|Allmaras, Ray - USDA-ARS (RETIRED)|
Submitted to: Soil Science Society of America Journal
Publication Type: Peer Reviewed Journal
Publication Acceptance Date: March 1, 2004
Publication Date: July 1, 2004
Citation: Wilts, A.R., Reicosky, D.C., Allmaras, R.R., Clapp, C.E. 2004. Long-term corn residue effects: Harvest alternatives, soil carbon turnover and root-derived carbon. Soil Science Society of America Journal. 68:1342-1351. Interpretive Summary: Soil carbon (C) sequestration management is important due to an increased carbon dioxide concentration in the atmosphere and potential global warming. The ability to predict C turnover, with estimates of root-derived C, will give scientists, farmers and proponents of ethanol production from corn stover valuable information to consider when developing cropping systems. The cumulative effect of tillage and many cropping rotations has been a 30 to 50% decrease in soil C. Exact and clear data and notes were collected from a 29-yr experiment that included continuous corn with moldboard plow tillage. Treatments included harvest alternatives (stover harvest or return) and fertilization at low or high rates and a control. There are few such experiments with such accurate data to test the values of a changed delta 13 C. The total soil organic C (SOC) and delta 13 C data provided valuable information about the corn-derived C that replaced relic C. Soil organic C declined and delta 13 C increased. Stover yield, SOC and delta 13 C data were applied to a model to estimate unharvestable C (crown, root and exudates) and predict total source C (SC) input from corn. The model estimates greater SC from unharvestable roots compared to most estimates using harvest index and root to shoot ratio. Results showed that stover inputs forced more C turnover than stover removal. Corn harvest alternatives had a greater effect on C turnover than fertility rates. Modelers and crop consultants, in particular, may benefit from this type of information. Their resulting recommendations could increase the efficiency of SOC build up to enable farmers to maintain crop production with minimal impact on the environment.
Technical Abstract: A better understanding of carbon (C) turnover, with estimates of root-derived C, is needed to manage soil C sequestration. Stover and fertilizer treatments (in a 2 X 2 factorial) and a control were imposed on 29 yr of continuous corn (Zea mays L.) with moldboard plow tillage with silage (stover) removal versus grain harvest, each with low (83 kg N ha**1) and high (166 kg N ha**1) fertility, and no added fertilizer with grain harvest.

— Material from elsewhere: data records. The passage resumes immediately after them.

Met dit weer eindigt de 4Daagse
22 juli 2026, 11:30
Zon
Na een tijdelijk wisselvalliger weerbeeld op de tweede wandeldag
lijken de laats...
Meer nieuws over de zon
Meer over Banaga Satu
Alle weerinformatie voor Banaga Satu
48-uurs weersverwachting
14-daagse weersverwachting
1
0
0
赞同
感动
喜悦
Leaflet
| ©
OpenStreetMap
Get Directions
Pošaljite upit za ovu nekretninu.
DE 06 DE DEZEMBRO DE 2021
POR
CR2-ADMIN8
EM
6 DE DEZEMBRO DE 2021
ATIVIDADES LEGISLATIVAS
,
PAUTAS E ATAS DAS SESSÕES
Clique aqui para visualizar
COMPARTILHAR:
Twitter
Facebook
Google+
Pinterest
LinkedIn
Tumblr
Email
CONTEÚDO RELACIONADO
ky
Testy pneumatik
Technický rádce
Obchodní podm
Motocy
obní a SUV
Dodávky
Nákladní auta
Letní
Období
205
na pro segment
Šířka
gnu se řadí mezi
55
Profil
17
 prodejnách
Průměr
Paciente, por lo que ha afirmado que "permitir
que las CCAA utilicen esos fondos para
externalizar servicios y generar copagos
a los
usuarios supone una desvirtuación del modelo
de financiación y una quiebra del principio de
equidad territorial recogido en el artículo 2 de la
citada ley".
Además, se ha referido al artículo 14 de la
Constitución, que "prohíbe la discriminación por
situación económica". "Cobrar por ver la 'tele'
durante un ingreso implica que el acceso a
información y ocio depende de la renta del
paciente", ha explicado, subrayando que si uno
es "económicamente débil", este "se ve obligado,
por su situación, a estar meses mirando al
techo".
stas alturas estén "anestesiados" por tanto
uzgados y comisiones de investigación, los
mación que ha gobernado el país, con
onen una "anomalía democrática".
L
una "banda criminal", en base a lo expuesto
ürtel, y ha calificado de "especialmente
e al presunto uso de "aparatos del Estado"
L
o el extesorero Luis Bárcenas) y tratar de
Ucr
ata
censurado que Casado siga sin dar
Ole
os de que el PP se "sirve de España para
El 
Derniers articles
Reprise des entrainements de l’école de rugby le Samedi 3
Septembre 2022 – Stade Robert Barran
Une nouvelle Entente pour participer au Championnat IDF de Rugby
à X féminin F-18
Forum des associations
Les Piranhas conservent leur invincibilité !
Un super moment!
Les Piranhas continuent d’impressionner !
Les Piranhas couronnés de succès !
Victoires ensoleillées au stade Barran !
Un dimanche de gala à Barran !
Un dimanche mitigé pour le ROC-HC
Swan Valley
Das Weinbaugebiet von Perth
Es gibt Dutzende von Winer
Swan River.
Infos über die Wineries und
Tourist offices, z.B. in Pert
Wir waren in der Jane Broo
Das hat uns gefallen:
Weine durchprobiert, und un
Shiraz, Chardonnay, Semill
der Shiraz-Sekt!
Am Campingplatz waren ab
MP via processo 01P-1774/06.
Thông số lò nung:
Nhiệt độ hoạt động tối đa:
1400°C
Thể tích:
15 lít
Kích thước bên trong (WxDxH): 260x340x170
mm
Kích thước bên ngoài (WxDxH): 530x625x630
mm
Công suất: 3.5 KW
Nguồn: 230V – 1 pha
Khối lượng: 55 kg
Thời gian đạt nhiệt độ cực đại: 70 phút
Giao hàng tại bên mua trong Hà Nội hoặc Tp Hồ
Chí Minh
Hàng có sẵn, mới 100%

Soil organic carbon (SOC) declined and delta 13 C increased over the 29-yr period ending in May 1995. Field averages of SOC and delta 13 C in the 0 to 30-cm depth were 96.4 Mg ha**1 and -17.3 parts per thousand in 1966; respective values in 1995 were 78.9 Mg ha**1 and -16.6 parts per thousand. Soil organic C loss was greater with corn stover removed or no fertilization; delta 13 C increased for all treatments. Stover yield, SOC and delta 13 C data were applied to a model to estimate unharvestable C (crown, root and exudates) and predict total source C (SC) input from corn. Source C (for 29 yr) totaled 136 to 150 Mg ha**1 when stover was harvested, and 232 to 246 Mg ha**1 when stover was returned. Source C input from unharvestable sources was 1.5 times more than SC from aboveground stover residues when N was added and 0.6 when N was not added. Corn-derived SOC as a function of total SC indicated a 5% retention coefficient due to moldboard tillage. The root:shoot ratio ranged from 0.96 for stover returned to 1.07 for stover harvested and was 0.79 with no N. The model estimates greater SC from unharvestable roots compared to most estimates using harvest index (HI) and the root:shoot ratios. The results clarify the contribution of roots to soil C cycling and sequestration for enhanced soil quality.